I think we take for granted that we have kind of cheap energy that comes from hydrocarbons, and we don’t really think too much about how we use that energy. Or we all want bigger houses. Bigger cars. This is not to have a dig at consumerism, but we have what I call a throwaway economy, where we constantly want to upgrade and get new stuff. That, we know, is causing a great deal of pollution. It’s contributing to the climate crisis and that could potentially disrupt our civilization significantly.
So unlearning some of these habits will require education and rewiring our expectations, and we need to challenge some of those assumptions and learn to live smaller, leaner.
What about re-learning?
I’m a big advocate of rediscovering the joy of reading for pleasure. And unfortunately, it’s something that’s in decline in many parts around the world. People read less and less for pleasure and spend way too much time looking at screens.
Don’t get me wrong: I’m a big fan of e-books, so this is not an attack on technology. But I think rediscovering the joy of reading for pleasure is important, and research supports that. Deep reading is an important element for wiring our brains in a way that allows us to grasp deeper concepts, thoughts and ideas.
However, we’re losing that if we’re constantly focused on what the next tweet is, or what the next YouTube hit is going to be. And while consuming information in bite-sized tweets or clips may be thoroughly enjoyable, it’s actually not a good way to wire the brain for deep thinking and reasoning.
On that note, what have you recently read?
Nicholas Christakis’ latest book, “Blueprint: The Evolutionary Origins of a Good Society.” He makes a strong case that evolution predisposes us towards forming good societies, and a key characteristic of a good society is it incorporates teaching and learning into its toolkit. And that’s a unique feature that humans possess as we spend a lot of time teaching and learning from each other.
What are some education models from around the world that are particularly inspiring to you?
There are well-known cases like Finland, which is taking a thematic approach to their curriculum, as opposed to the traditional academic discipline-based approach. For example, we talked about climate change earlier. That may be one of the themes through which you learn about science, economics and geography. You might explore equity issues, like whether it’s fair that wealthy countries that created the problem by putting carbon in the atmosphere in the past are now asking less developed countries, which haven’t contributed as much, to stop what they’re doing.
So rather than studying geography, science, history, and economics separately, you integrate these around a theme.
Singapore is another popular example, primarily because they are also able to attract and retain very good people in the teaching profession. They also take a unique approach in teaching mathematics, which is problem-based. You don’t see as much of an emphasis on formulas in Singapore math textbooks. Instead, you see exercises expressed as everyday problems. Obviously you need to know the formulas to work them out. But math is articulated in the form of solving real-world problems, not abstract symbols.
As you said, those countries are the popular exemplars of education. What’s a country that we should be paying more attention to?
We like what’s happening in Colombia, where there’s a program called Escuela Nueva.

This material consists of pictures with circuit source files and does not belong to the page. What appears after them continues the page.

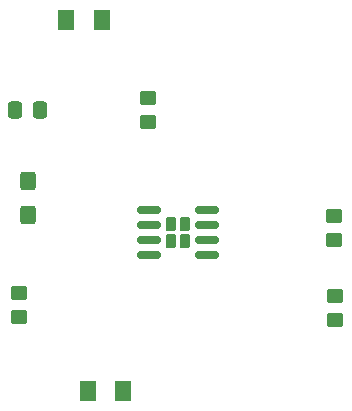
<source format=gbr>
%TF.GenerationSoftware,KiCad,Pcbnew,(6.0.10)*%
%TF.CreationDate,2023-02-16T14:40:30-08:00*%
%TF.ProjectId,Lab 4 555 timer,4c616220-3420-4353-9535-2074696d6572,rev?*%
%TF.SameCoordinates,Original*%
%TF.FileFunction,Paste,Top*%
%TF.FilePolarity,Positive*%
%FSLAX46Y46*%
G04 Gerber Fmt 4.6, Leading zero omitted, Abs format (unit mm)*
G04 Created by KiCad (PCBNEW (6.0.10)) date 2023-02-16 14:40:30*
%MOMM*%
%LPD*%
G01*
G04 APERTURE LIST*
G04 Aperture macros list*
%AMRoundRect*
0 Rectangle with rounded corners*
0 $1 Rounding radius*
0 $2 $3 $4 $5 $6 $7 $8 $9 X,Y pos of 4 corners*
0 Add a 4 corners polygon primitive as box body*
4,1,4,$2,$3,$4,$5,$6,$7,$8,$9,$2,$3,0*
0 Add four circle primitives for the rounded corners*
1,1,$1+$1,$2,$3*
1,1,$1+$1,$4,$5*
1,1,$1+$1,$6,$7*
1,1,$1+$1,$8,$9*
0 Add four rect primitives between the rounded corners*
20,1,$1+$1,$2,$3,$4,$5,0*
20,1,$1+$1,$4,$5,$6,$7,0*
20,1,$1+$1,$6,$7,$8,$9,0*
20,1,$1+$1,$8,$9,$2,$3,0*%
G04 Aperture macros list end*
%ADD10RoundRect,0.250001X-0.462499X-0.624999X0.462499X-0.624999X0.462499X0.624999X-0.462499X0.624999X0*%
%ADD11RoundRect,0.250000X-0.450000X0.350000X-0.450000X-0.350000X0.450000X-0.350000X0.450000X0.350000X0*%
%ADD12RoundRect,0.250000X0.450000X-0.350000X0.450000X0.350000X-0.450000X0.350000X-0.450000X-0.350000X0*%
%ADD13RoundRect,0.230000X-0.230000X-0.375000X0.230000X-0.375000X0.230000X0.375000X-0.230000X0.375000X0*%
%ADD14RoundRect,0.150000X-0.825000X-0.150000X0.825000X-0.150000X0.825000X0.150000X-0.825000X0.150000X0*%
%ADD15RoundRect,0.250000X0.425000X-0.537500X0.425000X0.537500X-0.425000X0.537500X-0.425000X-0.537500X0*%
%ADD16RoundRect,0.250000X0.337500X0.475000X-0.337500X0.475000X-0.337500X-0.475000X0.337500X-0.475000X0*%
G04 APERTURE END LIST*
D10*
%TO.C,D2*%
X135372500Y-63500000D03*
X138347500Y-63500000D03*
%TD*%
D11*
%TO.C,R1*%
X158040000Y-80130000D03*
X158040000Y-82130000D03*
%TD*%
D12*
%TO.C,R3*%
X131350000Y-88672936D03*
X131350000Y-86672936D03*
%TD*%
D13*
%TO.C,U1*%
X144240000Y-80750000D03*
X145380000Y-82250000D03*
X144240000Y-82250000D03*
X145380000Y-80750000D03*
D14*
X142335000Y-79595000D03*
X142335000Y-80865000D03*
X142335000Y-82135000D03*
X142335000Y-83405000D03*
X147285000Y-83405000D03*
X147285000Y-82135000D03*
X147285000Y-80865000D03*
X147285000Y-79595000D03*
%TD*%
D15*
%TO.C,C1*%
X132075000Y-80002500D03*
X132075000Y-77127500D03*
%TD*%
D10*
%TO.C,D1*%
X137225000Y-94917500D03*
X140200000Y-94917500D03*
%TD*%
D16*
%TO.C,C2*%
X133117500Y-71120000D03*
X131042500Y-71120000D03*
%TD*%
D11*
%TO.C,R2*%
X158145000Y-86900000D03*
X158145000Y-88900000D03*
%TD*%
D12*
%TO.C,R4*%
X142240000Y-72120000D03*
X142240000Y-70120000D03*
%TD*%
M02*

</source>
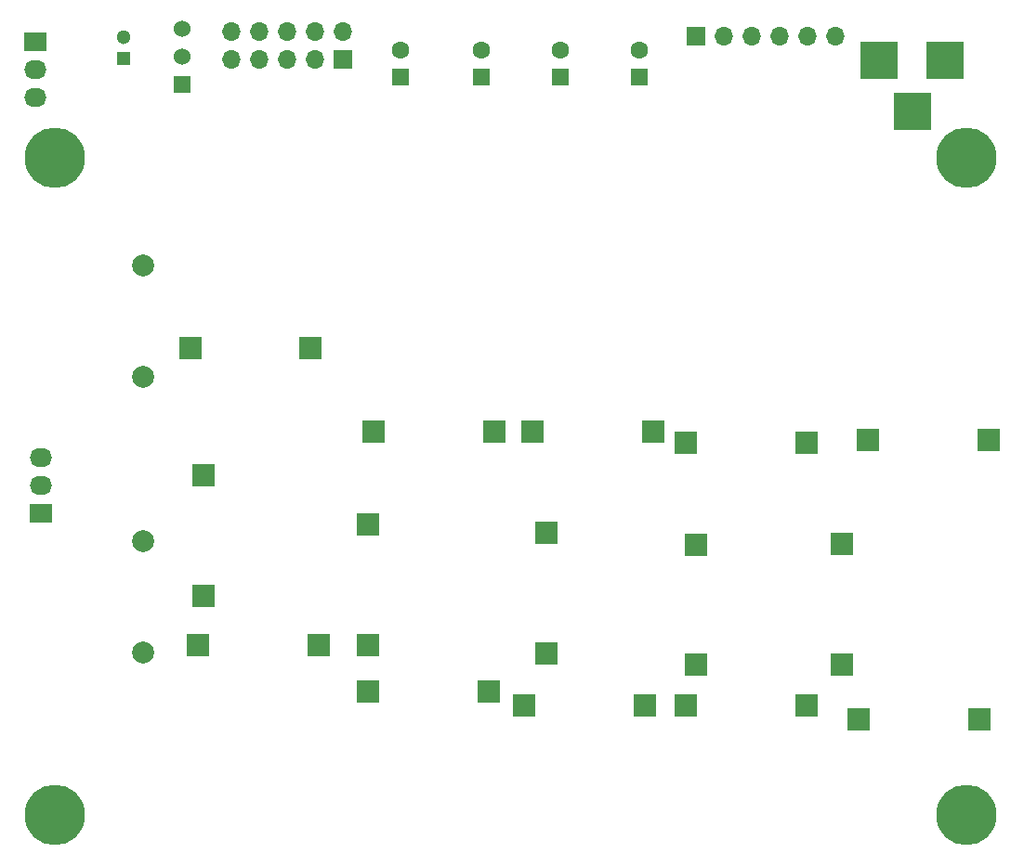
<source format=gbs>
G04 #@! TF.FileFunction,Soldermask,Bot*
%FSLAX46Y46*%
G04 Gerber Fmt 4.6, Leading zero omitted, Abs format (unit mm)*
G04 Created by KiCad (PCBNEW 4.0.3+e1-6302~38~ubuntu14.04.1-stable) date Mon Jan 30 16:46:43 2017*
%MOMM*%
%LPD*%
G01*
G04 APERTURE LIST*
%ADD10C,0.100000*%
%ADD11R,3.500120X3.500120*%
%ADD12R,2.032000X1.727200*%
%ADD13O,2.032000X1.727200*%
%ADD14C,5.500000*%
%ADD15R,1.998980X1.998980*%
%ADD16R,1.700000X1.700000*%
%ADD17O,1.700000X1.700000*%
%ADD18C,1.998980*%
%ADD19C,1.524000*%
%ADD20R,1.524000X1.524000*%
%ADD21R,1.300000X1.300000*%
%ADD22C,1.300000*%
%ADD23R,1.600000X1.600000*%
%ADD24C,1.600000*%
G04 APERTURE END LIST*
D10*
D11*
X133099860Y-25100000D03*
X139099340Y-25100000D03*
X136099600Y-29799000D03*
D12*
X56220000Y-23410000D03*
D13*
X56220000Y-25950000D03*
X56220000Y-28490000D03*
D14*
X141000000Y-34000000D03*
X58000000Y-34000000D03*
X58000000Y-94000000D03*
X141000000Y-94000000D03*
D15*
X71500000Y-74001640D03*
X71500000Y-62998360D03*
X82001640Y-78500000D03*
X70998360Y-78500000D03*
X81301640Y-51400000D03*
X70298360Y-51400000D03*
X86500000Y-78501640D03*
X86500000Y-67498360D03*
X97501640Y-82750000D03*
X86498360Y-82750000D03*
X98001640Y-59000000D03*
X86998360Y-59000000D03*
X102750000Y-79251640D03*
X102750000Y-68248360D03*
X111751640Y-84000000D03*
X100748360Y-84000000D03*
X112501640Y-59000000D03*
X101498360Y-59000000D03*
X116400000Y-80301640D03*
X116400000Y-69298360D03*
X126501640Y-84000000D03*
X115498360Y-84000000D03*
X126501640Y-60000000D03*
X115498360Y-60000000D03*
X129730000Y-80291640D03*
X129730000Y-69288360D03*
X142241640Y-85220000D03*
X131238360Y-85220000D03*
X143041640Y-59780000D03*
X132038360Y-59780000D03*
D16*
X116400000Y-22900000D03*
D17*
X118940000Y-22900000D03*
X121480000Y-22900000D03*
X124020000Y-22900000D03*
X126560000Y-22900000D03*
X129100000Y-22900000D03*
D18*
X66000000Y-79200000D03*
X66000000Y-69040000D03*
X66000000Y-54000000D03*
X66000000Y-43840000D03*
D19*
X69570000Y-24790000D03*
X69570000Y-22250000D03*
D20*
X69570000Y-27330000D03*
D21*
X64220000Y-25000000D03*
D22*
X64220000Y-23000000D03*
D23*
X96800000Y-26700000D03*
D24*
X96800000Y-24200000D03*
D23*
X89500000Y-26700000D03*
D24*
X89500000Y-24200000D03*
D23*
X111200000Y-26700000D03*
D24*
X111200000Y-24200000D03*
D23*
X104000000Y-26700000D03*
D24*
X104000000Y-24200000D03*
D16*
X84240000Y-25030000D03*
D17*
X84240000Y-22490000D03*
X81700000Y-25030000D03*
X81700000Y-22490000D03*
X79160000Y-25030000D03*
X79160000Y-22490000D03*
X76620000Y-25030000D03*
X76620000Y-22490000D03*
X74080000Y-25030000D03*
X74080000Y-22490000D03*
D12*
X56750000Y-66500000D03*
D13*
X56750000Y-63960000D03*
X56750000Y-61420000D03*
M02*

</source>
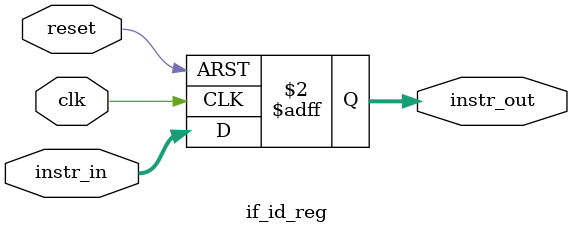
<source format=v>
module if_id_reg (
    input wire clk, reset,
    input wire [31:0] instr_in,
    output reg [31:0] instr_out
);
    always @(posedge clk, posedge reset) begin
        if (reset) begin
            instr_out <= 32'b0;
        end
        else begin
            instr_out <= instr_in;
        end
    end
endmodule
</source>
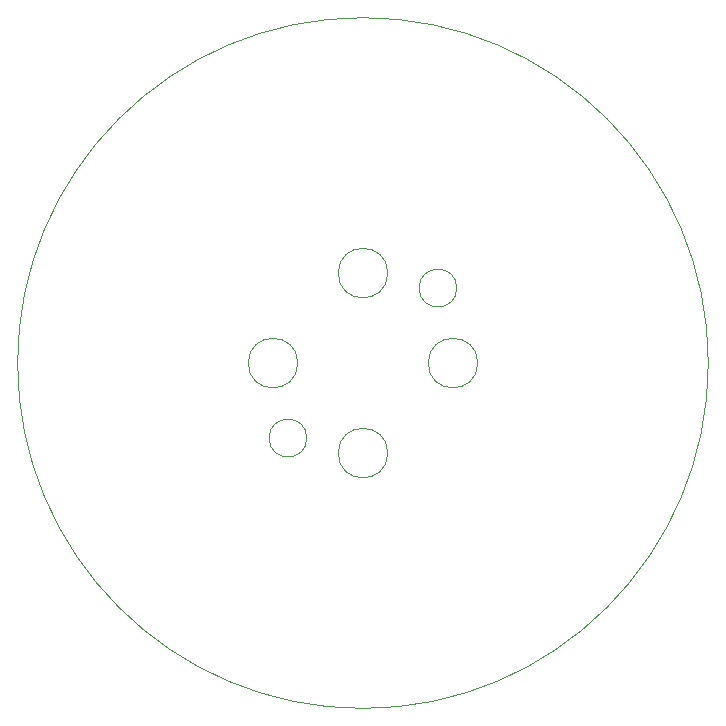
<source format=gbr>
G04 #@! TF.GenerationSoftware,KiCad,Pcbnew,(5.1.5)-3*
G04 #@! TF.CreationDate,2021-07-05T18:08:41+08:00*
G04 #@! TF.ProjectId,____,9b201f68-2e6b-4696-9361-645f70636258,rev?*
G04 #@! TF.SameCoordinates,Original*
G04 #@! TF.FileFunction,Profile,NP*
%FSLAX46Y46*%
G04 Gerber Fmt 4.6, Leading zero omitted, Abs format (unit mm)*
G04 Created by KiCad (PCBNEW (5.1.5)-3) date 2021-07-05 18:08:41*
%MOMM*%
%LPD*%
G04 APERTURE LIST*
%ADD10C,0.050000*%
G04 APERTURE END LIST*
D10*
X141808000Y-98298000D02*
G75*
G03X141808000Y-98298000I-1600000J0D01*
G01*
X154508000Y-85598000D02*
G75*
G03X154508000Y-85598000I-1600000J0D01*
G01*
X141038000Y-91948000D02*
G75*
G03X141038000Y-91948000I-2100000J0D01*
G01*
X156278000Y-91948000D02*
G75*
G03X156278000Y-91948000I-2100000J0D01*
G01*
X148658000Y-99568000D02*
G75*
G03X148658000Y-99568000I-2100000J0D01*
G01*
X148658000Y-84328000D02*
G75*
G03X148658000Y-84328000I-2100000J0D01*
G01*
X175798905Y-91948000D02*
G75*
G03X175798905Y-91948000I-29240905J0D01*
G01*
M02*

</source>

The country was able to raise the quality level of rural schools to the level of urban schools, even though the rural schools lacked resources as they were in remote areas, with small populations and separated by great distances.
It was hard to attract enough teachers to these areas. So they made use of technology and re-conceptualized the role of the teacher to be more of a facilitator. Teachers were provided access to good materials through technology, and they facilitated peer learning among students. So students who were good at a particular subject would help and end up teaching the ones who were maybe a little weaker. And that actually helped both groups because there’s no better way of learning something then having to teach it.